Itemized Deduction Phase Out: Only certain itemized deductions are subject to the phase out including, taxes, interest, charitable contirbutions, employee job expenses, and other miscellaneous itemized deductions. If the itemized deductions are subject to the limit, the total of all itemized deductions is reduced by the smaller of (1) 3% of the amount by which the AGI exceeds the annual limit, or (2)80% of the itemized deductions that are affected by the limit. The threshold amounts for 2013 are $250,000 for single filers, $275,000 for head of household filers, and $300,000 for joint married filers.
Payroll Tax and Self Employment Tax: Both the payrool withholding tax and self-employment tax rates have been reduced by 2 percentage points for two years. Payroll FICA withholding will return to 6.2% (up from 4.2%) and self-employment tax will return to 12.4% (up from 10.4%). The payroll tax adjustment is the reason you may have seen a change in your 2013 paychecks.
Long-Term Capital Gains Rates Increase: The tax rate on long-term capital gains will be 0% if income falls below the 25% tax bracket; 15% if income falls at or above the 25% tax bracket but below the new 39.6% rate; and 20% if income falls in the 39.6% tax bracket. The 20% top rate does not include the new 3.8% surtax on investment-type income and gains for tax years beginning after 2012, which applies on investment income above $200,000 (for single filers), and $250,000 (for joint filers) in adjusted gross income.
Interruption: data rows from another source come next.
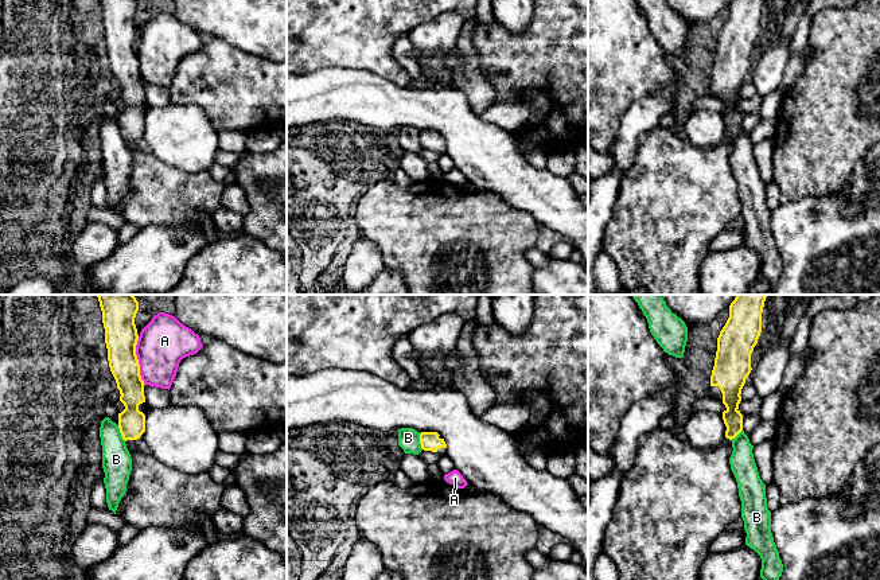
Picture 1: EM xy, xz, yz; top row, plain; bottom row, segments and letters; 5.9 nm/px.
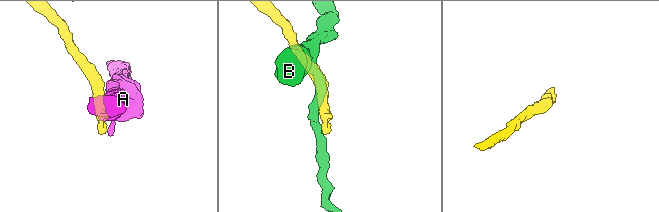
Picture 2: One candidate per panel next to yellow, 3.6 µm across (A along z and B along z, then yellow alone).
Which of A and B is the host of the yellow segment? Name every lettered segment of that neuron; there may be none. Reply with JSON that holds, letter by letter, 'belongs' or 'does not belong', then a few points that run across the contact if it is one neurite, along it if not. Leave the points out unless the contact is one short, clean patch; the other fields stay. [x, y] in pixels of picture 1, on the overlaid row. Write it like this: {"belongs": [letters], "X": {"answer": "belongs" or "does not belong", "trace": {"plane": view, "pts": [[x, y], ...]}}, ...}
{"belongs": [], "A": {"answer": "does not belong", "trace": {"plane": "xy", "pts": [[137, 337], [136, 358], [139, 374], [145, 384]]}}, "B": {"answer": "does not belong", "trace": {"plane": "xy", "pts": [[117, 425], [125, 440]]}}}

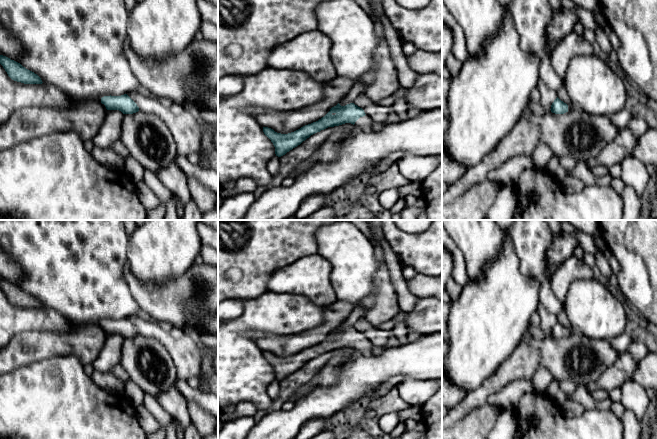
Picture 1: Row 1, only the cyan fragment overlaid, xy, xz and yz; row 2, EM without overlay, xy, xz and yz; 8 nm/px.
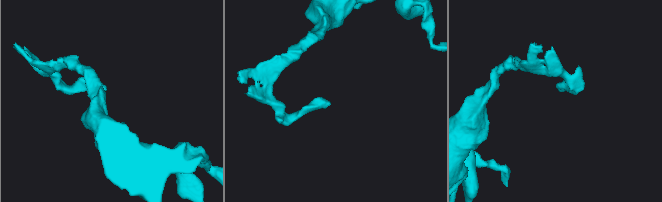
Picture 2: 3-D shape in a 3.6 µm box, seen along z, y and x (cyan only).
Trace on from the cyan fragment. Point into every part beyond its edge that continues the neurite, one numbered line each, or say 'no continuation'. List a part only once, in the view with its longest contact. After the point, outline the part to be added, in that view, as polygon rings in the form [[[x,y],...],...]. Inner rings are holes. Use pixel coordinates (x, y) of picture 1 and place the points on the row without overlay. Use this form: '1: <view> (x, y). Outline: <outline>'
1: xz (364, 347). Outline: [[[365,339],[356,345],[354,350],[361,355],[374,355],[372,352],[372,346],[372,343],[369,340]]]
Marginal Tax Rates: In 2013, the marginal tax rates will be as follows (note that each higher tax rate only affects the first dollar earned after the preceeding rate, for example a single filer earning $8,926 only pays 15% on $1, and 10% on $8,925):
Single filers earning up to $8,925, married joint filers earning up to $17,850, and head of household filers earning up to $12,750 will pay at a rate of 10%.
Single filers earning up to $36,250, married joint filers earning up to $72,500, and head of household filers earning up to $48,600 will pay at a rate of 15%.
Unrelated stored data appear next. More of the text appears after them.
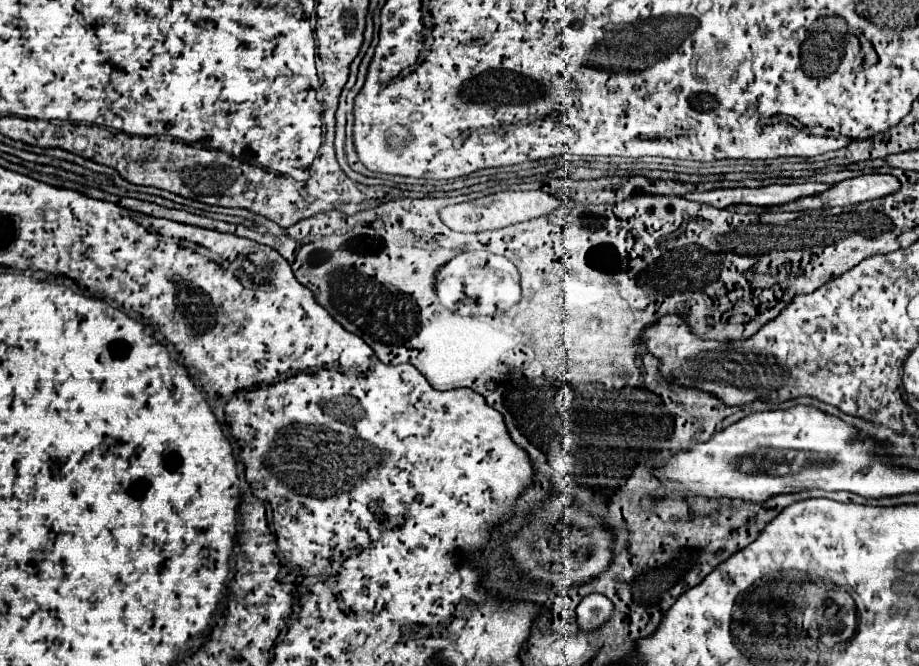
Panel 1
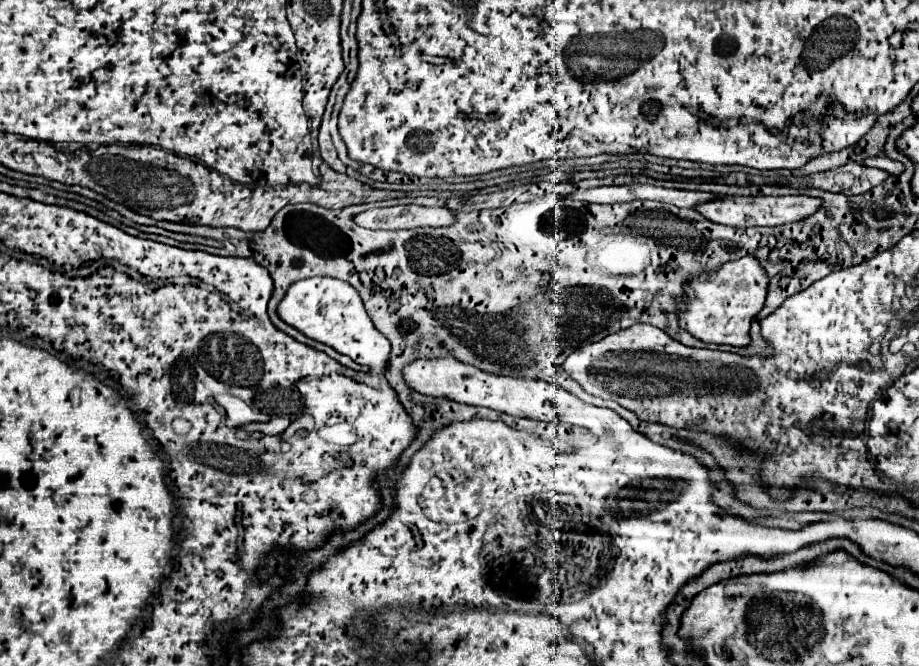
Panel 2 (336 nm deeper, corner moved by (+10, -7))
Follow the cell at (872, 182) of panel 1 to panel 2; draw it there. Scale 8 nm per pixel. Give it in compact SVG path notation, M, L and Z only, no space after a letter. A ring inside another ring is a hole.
M726 196L726 198L716 198L716 202L704 202L700 206L696 206L696 210L708 218L710 222L716 224L726 224L726 226L734 226L734 228L748 228L748 226L780 226L780 224L788 224L788 222L798 222L808 218L810 214L814 214L820 208L820 200L818 198L810 198L810 196Z

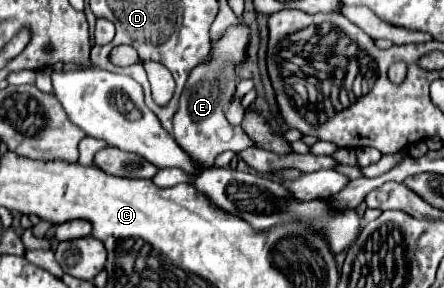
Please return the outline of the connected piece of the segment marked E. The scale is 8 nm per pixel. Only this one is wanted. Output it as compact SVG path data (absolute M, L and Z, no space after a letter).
M239 24L229 28L227 34L213 44L213 58L205 66L193 68L189 82L185 86L185 94L181 96L181 108L173 118L173 138L175 142L189 154L191 160L197 162L199 168L211 168L215 158L225 152L241 152L249 146L255 146L253 140L241 130L233 128L225 118L225 106L229 106L235 86L239 82L239 66L245 60L245 48L249 40L249 28Z

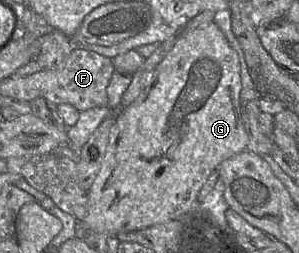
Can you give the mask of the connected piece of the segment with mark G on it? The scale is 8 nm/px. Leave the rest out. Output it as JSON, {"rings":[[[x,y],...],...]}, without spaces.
{"rings":[[[214,21],[203,23],[199,27],[188,32],[182,32],[173,48],[155,69],[149,85],[132,104],[118,113],[117,120],[110,130],[109,142],[101,168],[88,190],[87,214],[83,221],[80,222],[83,222],[99,233],[106,234],[107,236],[117,236],[122,232],[136,231],[155,224],[188,217],[191,212],[195,210],[198,193],[210,174],[217,169],[222,161],[246,150],[247,148],[248,136],[241,116],[241,89],[242,83],[238,54],[229,45],[224,33]]]}

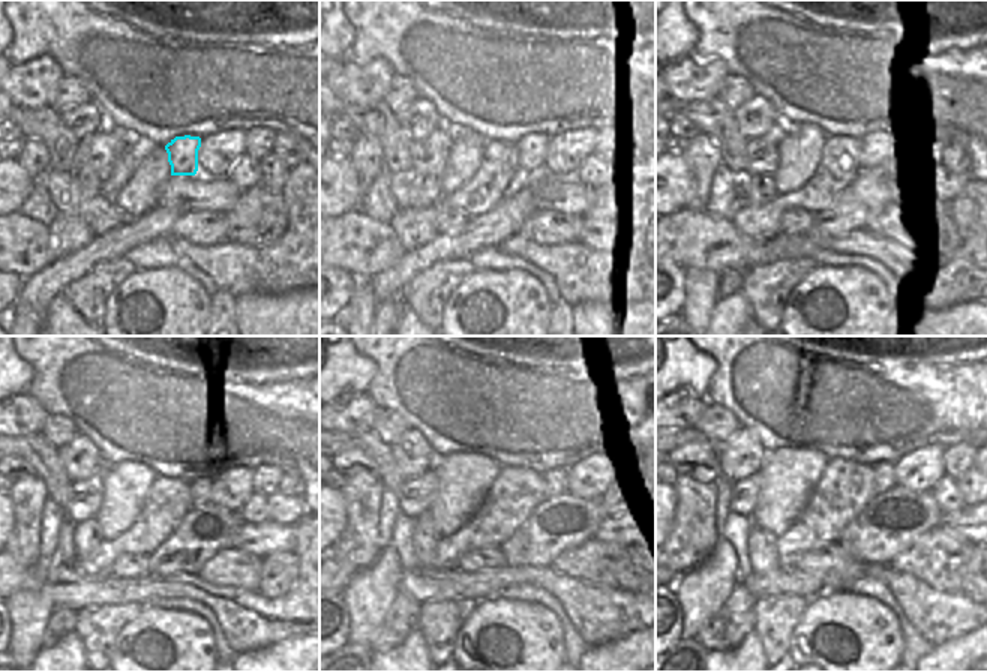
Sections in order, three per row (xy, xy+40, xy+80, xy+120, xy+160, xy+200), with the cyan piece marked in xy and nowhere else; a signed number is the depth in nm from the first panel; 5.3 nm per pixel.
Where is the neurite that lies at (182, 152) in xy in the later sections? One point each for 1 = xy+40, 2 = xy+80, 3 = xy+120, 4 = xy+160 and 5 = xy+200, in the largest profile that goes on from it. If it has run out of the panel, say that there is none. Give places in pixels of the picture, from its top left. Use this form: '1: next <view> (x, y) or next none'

Single filers earning up to $87,850, married joint filers earning up to $146,400, and head of household filers earning up to $125,450 will pay at a rate of 25%.
Single filers earning up to $183,250, married joint filers earning up to $223,050, and head of household filers earning up to $203,150 will pay at a rate of 28%.
Single filers earning up to $398,350, married joint filers earning up to $398,350, and head of household filers earning up to $398,350 will pay at a rate of 33%.
Single filers earning over $400,000, head of household filers earning up to $425,000, married joint filers earning up to $450,000, and married separate filers earning up to $225,000 will pay at a rate of 39.6%.
Bonus Depreciation Expires: For Several years, businesses have been able to take advantage of bonus depreciation that essentially allows a 50% depreciation deduction of the cost of qualified business equipment and machinery in the first year it is placed in service. This bonus expired at the end of 2012.
Higher Education Loan Interest: A deduction of up to $2,500 is allowed for interest paid on loans for higher education. This deduction was originally limited to the first 60 months for which the interest payments were required. Congress subsequently temporarily eliminated the 60-month limitation and increased the AGI phase out. Beginning in 2013, the 60-month rule returns and the AGI phase-out ranges (before adjustment for inflation) will be reduced to $60,000-$75,000 for joint filers and $40,000-$55,000 for other filers (except married couples filing separately who are barred from claiming this deduction.
Alternative Minimum Tax: This tax, which was originally meant only to affect top income earners, has been permantly fixed. The AMT, which had been used against middle class earners for years, has been indexed to inflation. This means that if you do not pay the AMT this year, you will not pay it the next year (if your income remains the same).